Los Angeles set to reopen indoor restaurants, gyms, movie theaters
Los Angeles businesses will begin reopening on Monday after months of closures due to the COVID-19 pandemic after officials said Friday they had met their goal of vaccinating 2 million residents of the city’s hardest-hit areas.
The county’s health department said on Twitter that schools could resume for in-person learning for grades 7-12, while businesses such as movie theaters and gyms could reopen up to certain capacity restrictions for indoor services.
Gyms and yoga centers will only be allowed to max out at 10 percent of their usual capacity, while movie theaters can operate at 25 percent capacity or a max of 100 people at a time, whichever is fewer.
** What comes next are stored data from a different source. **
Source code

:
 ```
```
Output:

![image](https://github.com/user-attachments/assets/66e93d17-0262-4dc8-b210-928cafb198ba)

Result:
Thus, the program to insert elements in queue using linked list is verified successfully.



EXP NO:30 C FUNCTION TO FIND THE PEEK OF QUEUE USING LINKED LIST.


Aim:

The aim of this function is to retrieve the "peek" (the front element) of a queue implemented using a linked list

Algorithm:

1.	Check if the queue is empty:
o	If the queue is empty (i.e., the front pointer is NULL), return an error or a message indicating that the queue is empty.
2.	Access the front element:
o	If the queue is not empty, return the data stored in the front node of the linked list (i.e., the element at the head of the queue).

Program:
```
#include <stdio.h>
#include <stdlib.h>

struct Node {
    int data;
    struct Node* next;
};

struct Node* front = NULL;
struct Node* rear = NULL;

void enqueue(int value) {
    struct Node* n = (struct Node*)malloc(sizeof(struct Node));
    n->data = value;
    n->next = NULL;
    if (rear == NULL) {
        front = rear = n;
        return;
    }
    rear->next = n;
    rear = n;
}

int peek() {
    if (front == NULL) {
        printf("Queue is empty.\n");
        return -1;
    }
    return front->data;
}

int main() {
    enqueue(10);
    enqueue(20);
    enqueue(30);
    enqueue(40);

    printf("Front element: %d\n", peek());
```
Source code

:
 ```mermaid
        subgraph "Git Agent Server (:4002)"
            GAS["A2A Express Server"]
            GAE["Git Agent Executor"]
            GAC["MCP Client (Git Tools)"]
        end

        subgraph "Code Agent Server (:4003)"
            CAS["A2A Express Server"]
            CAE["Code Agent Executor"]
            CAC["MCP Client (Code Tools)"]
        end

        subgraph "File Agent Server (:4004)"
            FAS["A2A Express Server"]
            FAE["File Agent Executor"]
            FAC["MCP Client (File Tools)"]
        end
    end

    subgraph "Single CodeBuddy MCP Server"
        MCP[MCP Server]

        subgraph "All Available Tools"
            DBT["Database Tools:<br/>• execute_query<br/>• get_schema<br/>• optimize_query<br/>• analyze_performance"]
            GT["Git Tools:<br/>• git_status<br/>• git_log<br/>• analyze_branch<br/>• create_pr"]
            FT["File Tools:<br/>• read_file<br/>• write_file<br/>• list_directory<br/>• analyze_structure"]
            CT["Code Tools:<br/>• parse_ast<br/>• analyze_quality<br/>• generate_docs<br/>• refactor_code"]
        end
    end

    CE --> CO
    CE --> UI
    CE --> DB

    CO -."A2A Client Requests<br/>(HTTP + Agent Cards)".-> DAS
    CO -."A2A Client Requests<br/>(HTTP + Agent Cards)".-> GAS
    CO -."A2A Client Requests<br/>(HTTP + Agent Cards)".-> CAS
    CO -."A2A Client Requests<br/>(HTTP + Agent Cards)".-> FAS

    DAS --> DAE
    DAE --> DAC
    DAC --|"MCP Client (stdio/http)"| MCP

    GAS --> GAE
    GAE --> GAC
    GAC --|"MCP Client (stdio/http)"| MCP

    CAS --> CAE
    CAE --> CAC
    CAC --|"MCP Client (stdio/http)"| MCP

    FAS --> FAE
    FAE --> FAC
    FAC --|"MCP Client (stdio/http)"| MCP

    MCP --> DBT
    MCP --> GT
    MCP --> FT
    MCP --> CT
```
Indoor dining is also resuming, though there must be an eight-foot gap between tables and residents may only sit together if they are living in the same household.
Effective Monday, March 15th at 12:01am, additional sectors in LA County can align with red tier modifications with Public Health measures in place. pic.twitter.com/Fmdp8SMzDF
— LA Public Health (@lapublichealth) March 12, 2021
“We have achieved this milestone and moved down to the Red Tier because as a county we worked hard, looked out for one another, and came together to defeat the dark winter surge,” Los Angeles’s board of supervisors chair told KTLA. “Although we are taking steps to re-open some of the hardest hit sectors of our economy, that in no way means we can drop our guard now.”
Los Angeles county reported just under 800 new cases of COVID-19 on Saturday, and has seen its test positivity rate drop in recent weeks. The number of hospitalizations from the disease has also sharply decreased.
“As we move forward, if an individual county or a series of counties begins to see their case rate drift upwards, we will of course continue to have a protection of the purple tier above a case rate of 10,” the state’s health director said last week.
The reopening comes as national health experts have urged caution and warned against relaxing restrictions too quickly.
“I get so anxious when I hear pulling back completely on public health measures, like saying, ‘No more masks, no nothing like that.’ I mean, that is a risky business when you do that,” Anthony Fauci, head of the National Institute of Allergy and Infectious Diseases, said Sunday.